Datos guardados:
------------------------------

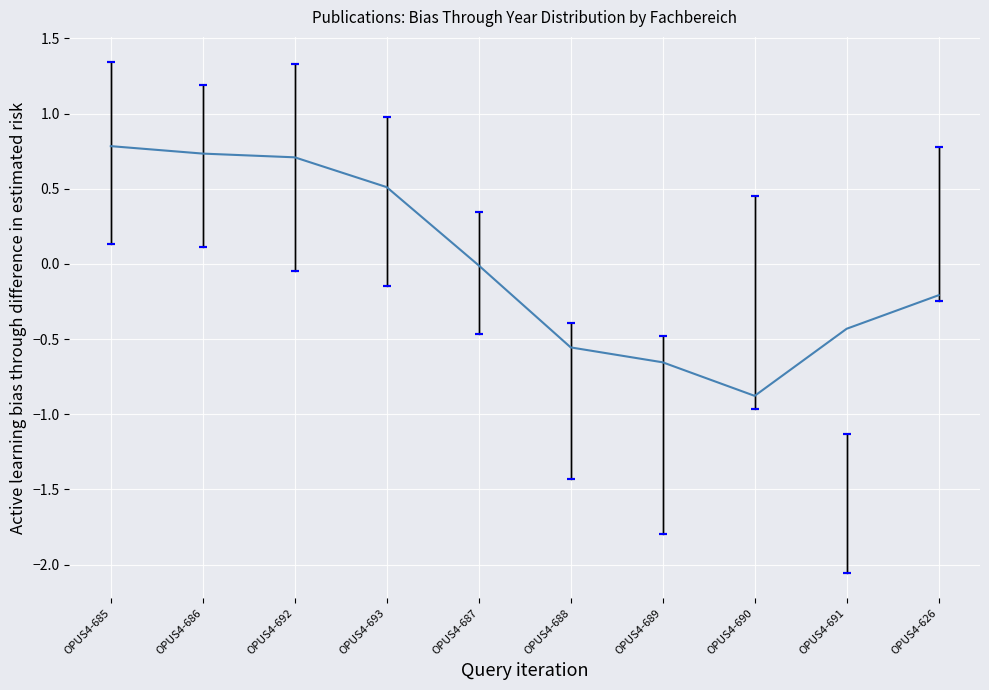

What position from the right is OPUS4-691?

2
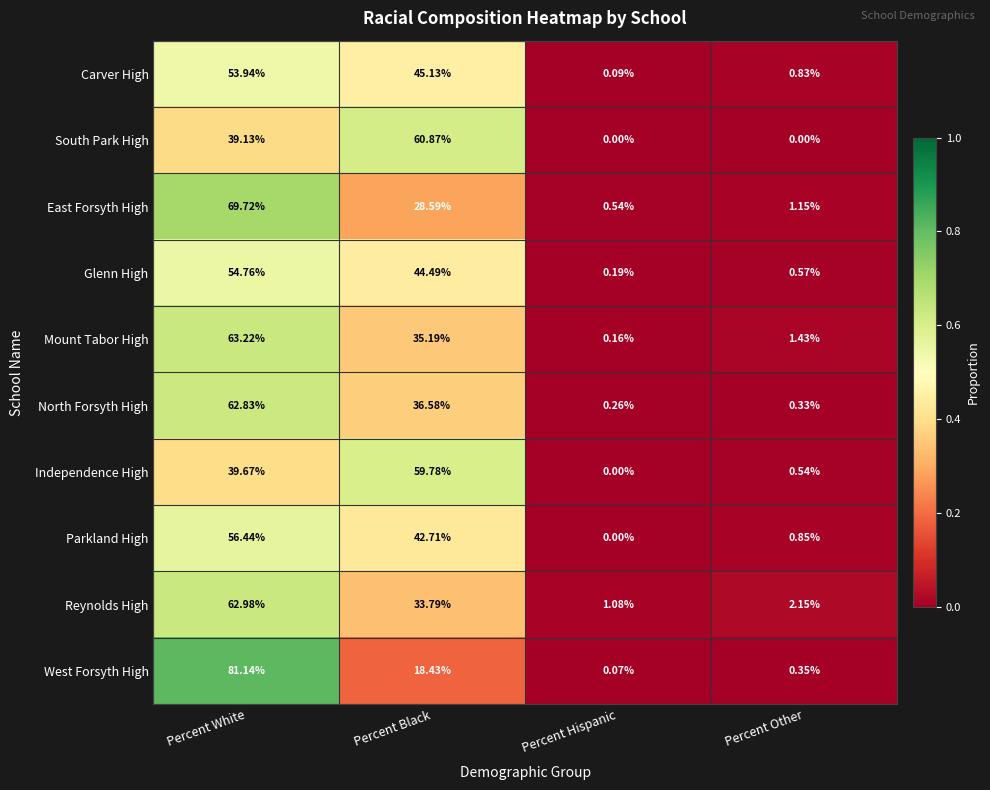

List the series in order of their peak value, lowest first.

Carver High, Glenn High, Parkland High, Independence High, South Park High, North Forsyth High, Reynolds High, Mount Tabor High, East Forsyth High, West Forsyth High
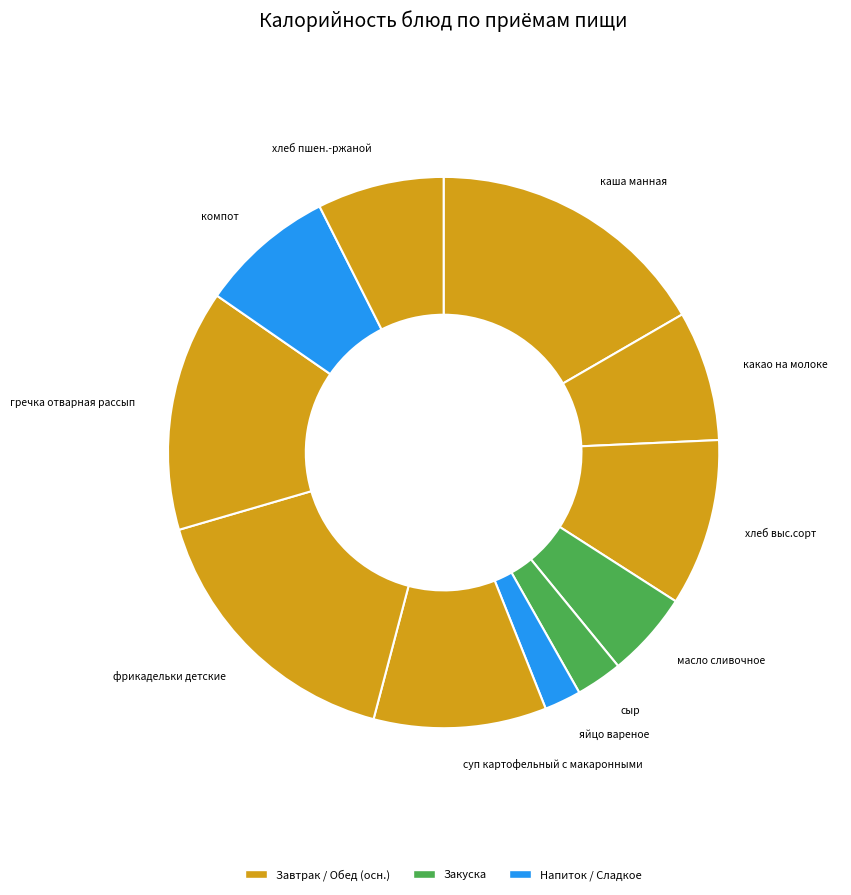

Does масло сливочное represent more than half of the total?

No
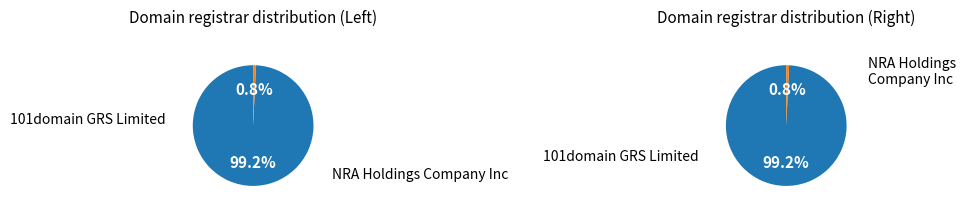

Is it true that NRA Holdings Company Inc is 15% of the pie?

False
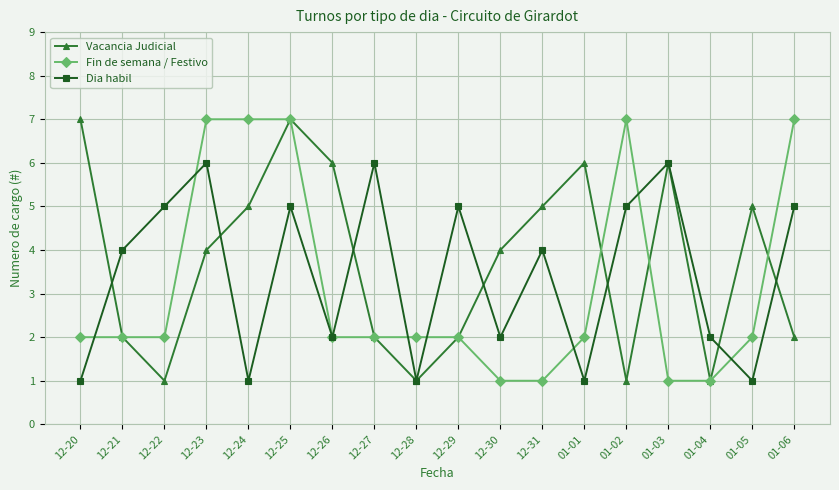

What is the difference between the highest and lowest values at 12-27?

4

------------------------------

Sobre el ejercicio: Indica cuántas líneas de las entradas contienen la palabra "lowest". Escribe solo el número.

Respuesta: 2